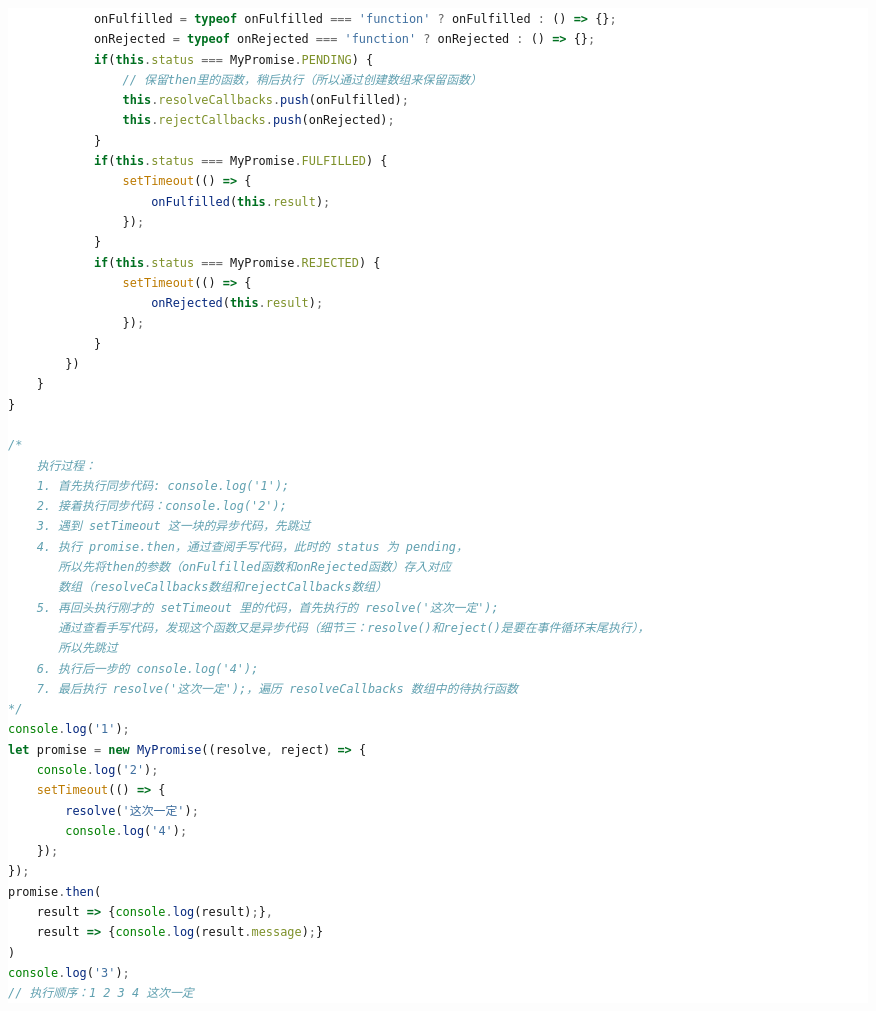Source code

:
 ```js
            onFulfilled = typeof onFulfilled === 'function' ? onFulfilled : () => {};
            onRejected = typeof onRejected === 'function' ? onRejected : () => {};
            if(this.status === MyPromise.PENDING) {
                // 保留then里的函数，稍后执行（所以通过创建数组来保留函数）
                this.resolveCallbacks.push(onFulfilled);
                this.rejectCallbacks.push(onRejected);
            }
            if(this.status === MyPromise.FULFILLED) {
                setTimeout(() => {
                    onFulfilled(this.result);
                });
            }
            if(this.status === MyPromise.REJECTED) {
                setTimeout(() => {
                    onRejected(this.result);
                });
            }
        })
    }
}

/* 
    执行过程：
    1. 首先执行同步代码: console.log('1');
    2. 接着执行同步代码：console.log('2');
    3. 遇到 setTimeout 这一块的异步代码，先跳过
    4. 执行 promise.then，通过查阅手写代码，此时的 status 为 pending，
       所以先将then的参数（onFulfilled函数和onRejected函数）存入对应
       数组（resolveCallbacks数组和rejectCallbacks数组）
    5. 再回头执行刚才的 setTimeout 里的代码，首先执行的 resolve('这次一定');
       通过查看手写代码，发现这个函数又是异步代码（细节三：resolve()和reject()是要在事件循环末尾执行），
       所以先跳过
    6. 执行后一步的 console.log('4');
    7. 最后执行 resolve('这次一定');，遍历 resolveCallbacks 数组中的待执行函数
*/
console.log('1');
let promise = new MyPromise((resolve, reject) => {
    console.log('2');
    setTimeout(() => {
        resolve('这次一定');
        console.log('4');
    });
});
promise.then(
    result => {console.log(result);},
    result => {console.log(result.message);}
)
console.log('3');
// 执行顺序：1 2 3 4 这次一定
```
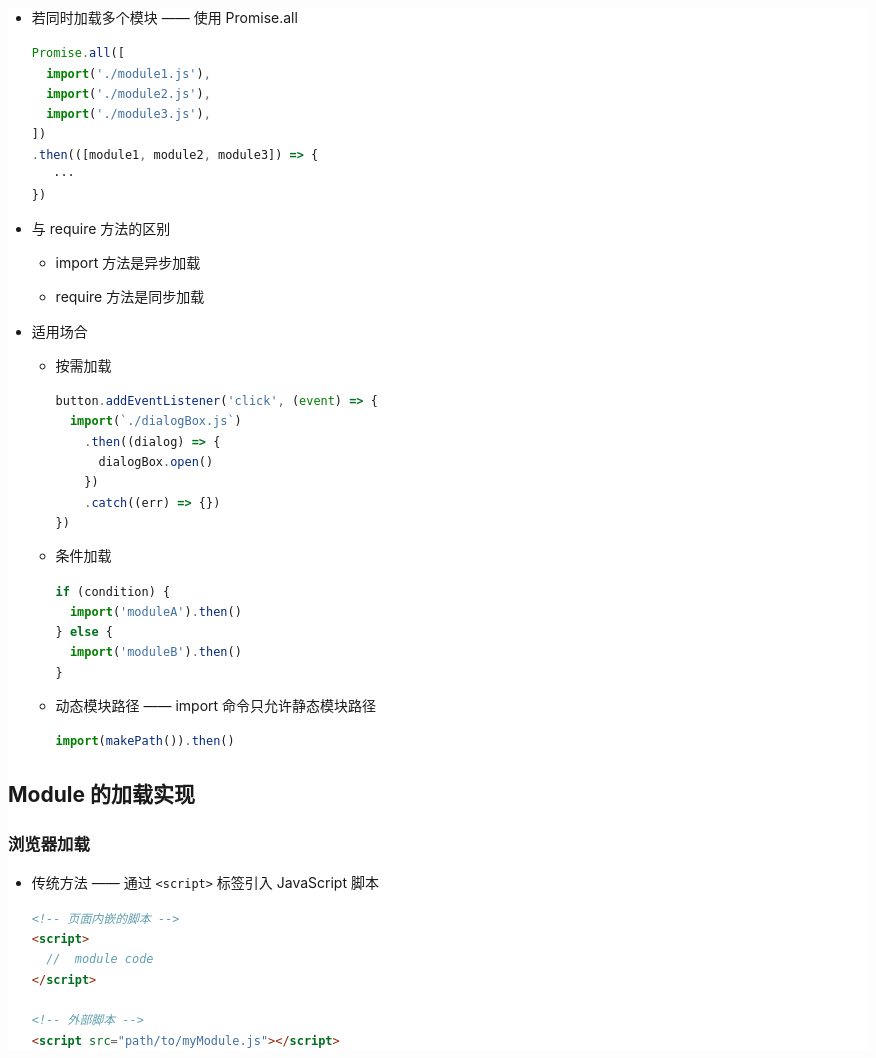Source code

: - 若同时加载多个模块 —— 使用 Promise.all

  ```js
  Promise.all([
    import('./module1.js'),
    import('./module2.js'),
    import('./module3.js'),
  ])
  .then(([module1, module2, module3]) => {
     ···
  })
  ```

- 与 require 方法的区别

  - import 方法是异步加载

  - require 方法是同步加载

- 适用场合

  - 按需加载

    ```js
    button.addEventListener('click', (event) => {
      import(`./dialogBox.js`)
        .then((dialog) => {
          dialogBox.open()
        })
        .catch((err) => {})
    })
    ```

  - 条件加载

    ```js
    if (condition) {
      import('moduleA').then()
    } else {
      import('moduleB').then()
    }
    ```

  - 动态模块路径 —— import 命令只允许静态模块路径

    ```js
    import(makePath()).then()
    ```

## Module 的加载实现

### 浏览器加载

- 传统方法 —— 通过 `<script>` 标签引入 JavaScript 脚本

  ```html
  <!-- 页面内嵌的脚本 -->
  <script>
    //  module code
  </script>

  <!-- 外部脚本 -->
  <script src="path/to/myModule.js"></script>
  ```
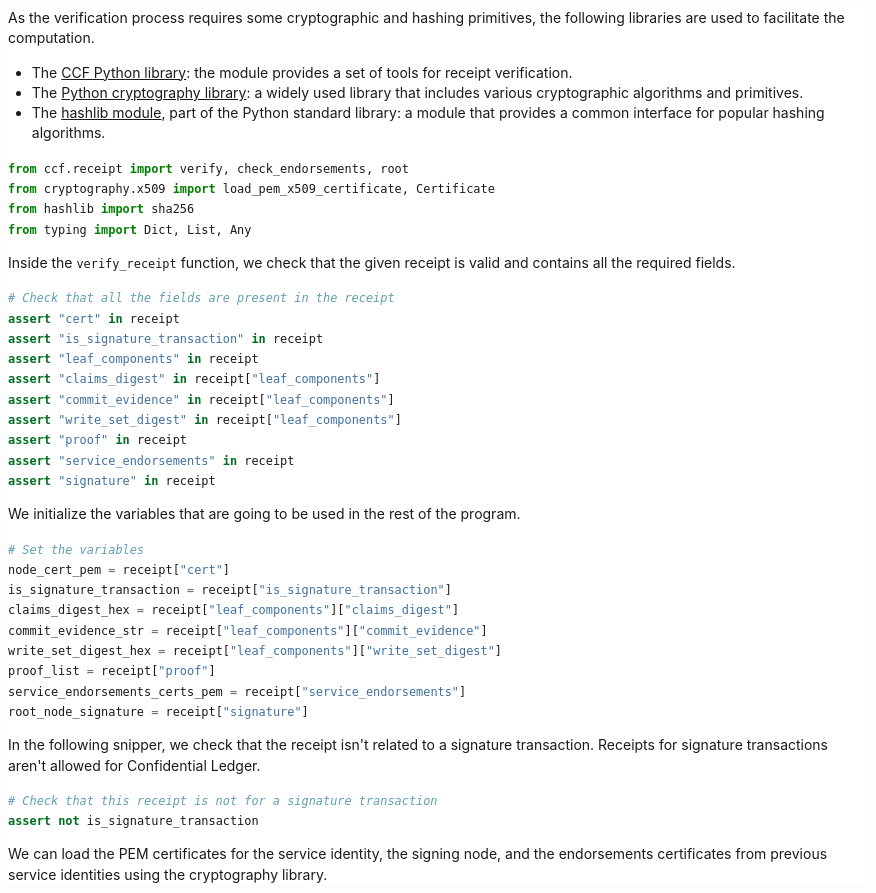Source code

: As the verification process requires some cryptographic and hashing primitives, the following libraries are used to facilitate the computation.

* The [CCF Python library](https://microsoft.github.io/CCF/main/audit/python_library.html): the module provides a set of tools for receipt verification.
* The [Python cryptography library](https://cryptography.io/en/latest/): a widely used library that includes various cryptographic algorithms and primitives.
* The [hashlib module](https://docs.python.org/3/library/hashlib.html), part of the Python standard library: a module that provides a common interface for popular hashing algorithms.

```python
from ccf.receipt import verify, check_endorsements, root 
from cryptography.x509 import load_pem_x509_certificate, Certificate 
from hashlib import sha256 
from typing import Dict, List, Any 
```

Inside the `verify_receipt` function, we check that the given receipt is valid and contains all the required fields.

```python
# Check that all the fields are present in the receipt 
assert "cert" in receipt 
assert "is_signature_transaction" in receipt 
assert "leaf_components" in receipt 
assert "claims_digest" in receipt["leaf_components"] 
assert "commit_evidence" in receipt["leaf_components"] 
assert "write_set_digest" in receipt["leaf_components"] 
assert "proof" in receipt 
assert "service_endorsements" in receipt 
assert "signature" in receipt 
```

We initialize the variables that are going to be used in the rest of the program.

```python
# Set the variables 
node_cert_pem = receipt["cert"] 
is_signature_transaction = receipt["is_signature_transaction"] 
claims_digest_hex = receipt["leaf_components"]["claims_digest"] 
commit_evidence_str = receipt["leaf_components"]["commit_evidence"] 
write_set_digest_hex = receipt["leaf_components"]["write_set_digest"] 
proof_list = receipt["proof"] 
service_endorsements_certs_pem = receipt["service_endorsements"] 
root_node_signature = receipt["signature"] 
```

In the following snipper, we check that the receipt isn't related to a signature transaction. Receipts for signature transactions aren't allowed for Confidential Ledger.

```python
# Check that this receipt is not for a signature transaction 
assert not is_signature_transaction 
```

We can load the PEM certificates for the service identity, the signing node, and the endorsements certificates from previous service identities using the cryptography library.
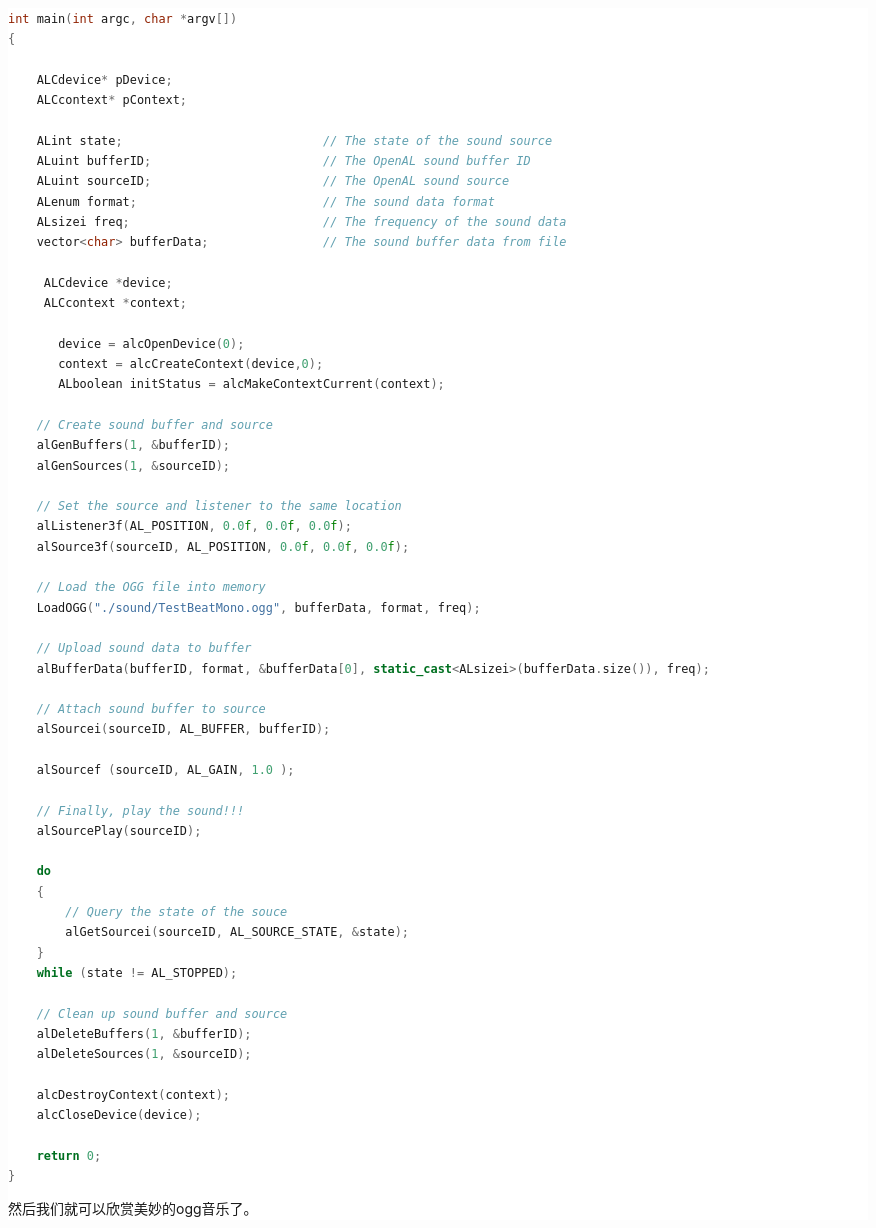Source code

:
 ```c++
int main(int argc, char *argv[])
{
 
    ALCdevice* pDevice;
    ALCcontext* pContext;
 
    ALint state;                            // The state of the sound source
    ALuint bufferID;                        // The OpenAL sound buffer ID
    ALuint sourceID;                        // The OpenAL sound source
    ALenum format;                          // The sound data format
    ALsizei freq;                           // The frequency of the sound data
    vector<char> bufferData;                // The sound buffer data from file
     
	 ALCdevice *device;
     ALCcontext *context; 
 
       device = alcOpenDevice(0);
       context = alcCreateContext(device,0);
	   ALboolean initStatus = alcMakeContextCurrent(context);    
 
    // Create sound buffer and source
    alGenBuffers(1, &bufferID);
    alGenSources(1, &sourceID);
 
    // Set the source and listener to the same location
    alListener3f(AL_POSITION, 0.0f, 0.0f, 0.0f);
    alSource3f(sourceID, AL_POSITION, 0.0f, 0.0f, 0.0f);
 
    // Load the OGG file into memory
    LoadOGG("./sound/TestBeatMono.ogg", bufferData, format, freq);
 
    // Upload sound data to buffer
    alBufferData(bufferID, format, &bufferData[0], static_cast<ALsizei>(bufferData.size()), freq);
 
    // Attach sound buffer to source
    alSourcei(sourceID, AL_BUFFER, bufferID);
	
	alSourcef (sourceID, AL_GAIN, 1.0 );
 
    // Finally, play the sound!!!
    alSourcePlay(sourceID);
 
    do
    {
        // Query the state of the souce
        alGetSourcei(sourceID, AL_SOURCE_STATE, &state);
    }
    while (state != AL_STOPPED);
 
    // Clean up sound buffer and source
    alDeleteBuffers(1, &bufferID);
    alDeleteSources(1, &sourceID);
 
    alcDestroyContext(context);
	alcCloseDevice(device);   
 
    return 0;
}
```
然后我们就可以欣赏美妙的ogg音乐了。
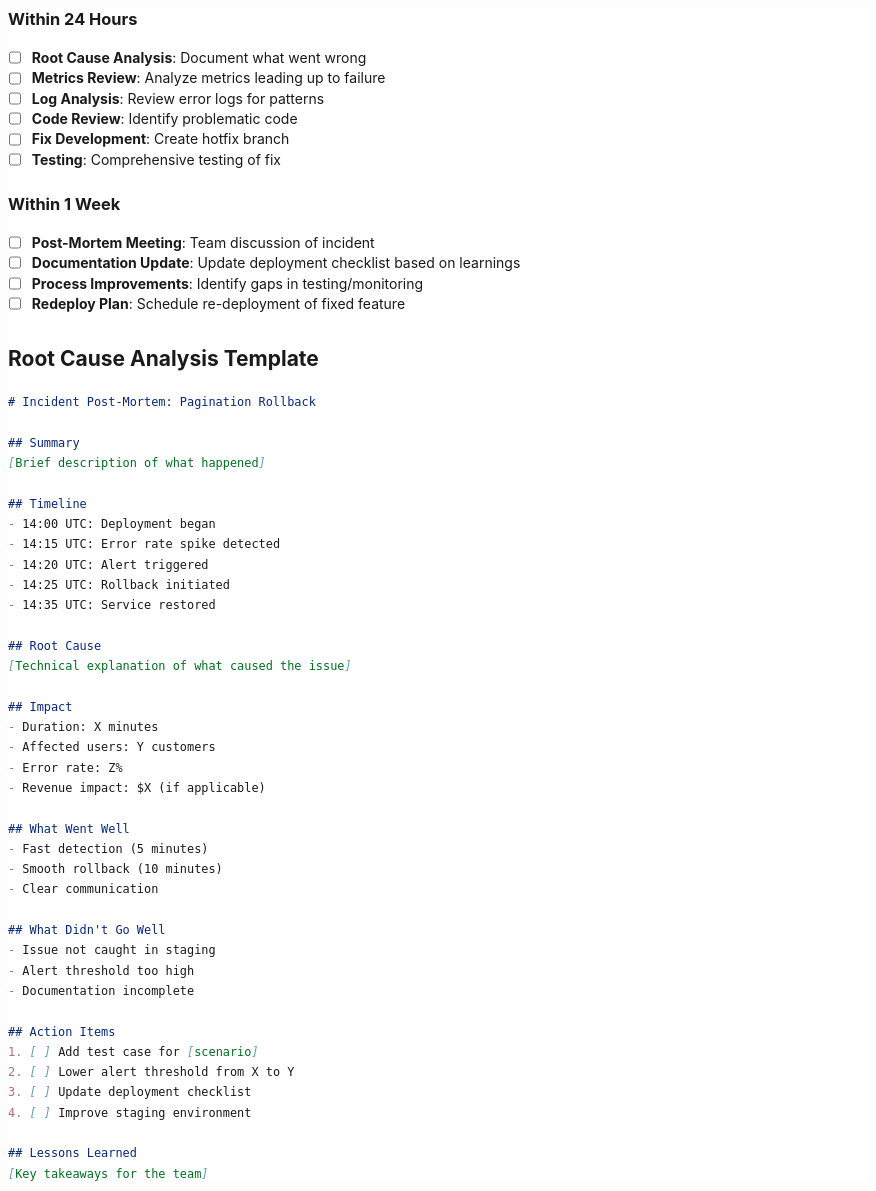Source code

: ### Within 24 Hours

- [ ] **Root Cause Analysis**: Document what went wrong
- [ ] **Metrics Review**: Analyze metrics leading up to failure
- [ ] **Log Analysis**: Review error logs for patterns
- [ ] **Code Review**: Identify problematic code
- [ ] **Fix Development**: Create hotfix branch
- [ ] **Testing**: Comprehensive testing of fix

### Within 1 Week

- [ ] **Post-Mortem Meeting**: Team discussion of incident
- [ ] **Documentation Update**: Update deployment checklist based on learnings
- [ ] **Process Improvements**: Identify gaps in testing/monitoring
- [ ] **Redeploy Plan**: Schedule re-deployment of fixed feature

## Root Cause Analysis Template

```markdown
# Incident Post-Mortem: Pagination Rollback

## Summary
[Brief description of what happened]

## Timeline
- 14:00 UTC: Deployment began
- 14:15 UTC: Error rate spike detected
- 14:20 UTC: Alert triggered
- 14:25 UTC: Rollback initiated
- 14:35 UTC: Service restored

## Root Cause
[Technical explanation of what caused the issue]

## Impact
- Duration: X minutes
- Affected users: Y customers
- Error rate: Z%
- Revenue impact: $X (if applicable)

## What Went Well
- Fast detection (5 minutes)
- Smooth rollback (10 minutes)
- Clear communication

## What Didn't Go Well
- Issue not caught in staging
- Alert threshold too high
- Documentation incomplete

## Action Items
1. [ ] Add test case for [scenario]
2. [ ] Lower alert threshold from X to Y
3. [ ] Update deployment checklist
4. [ ] Improve staging environment

## Lessons Learned
[Key takeaways for the team]
```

__________________________________________________

◆ The task
Each line of the data that has the string "algorithms" should be returned.

◆ Exercise result
* The [Python cryptography library](https://cryptography.io/en/latest/): a widely used library that includes various cryptographic algorithms and primitives.
* The [hashlib module](https://docs.python.org/3/library/hashlib.html), part of the Python standard library: a module that provides a common interface for popular hashing algorithms.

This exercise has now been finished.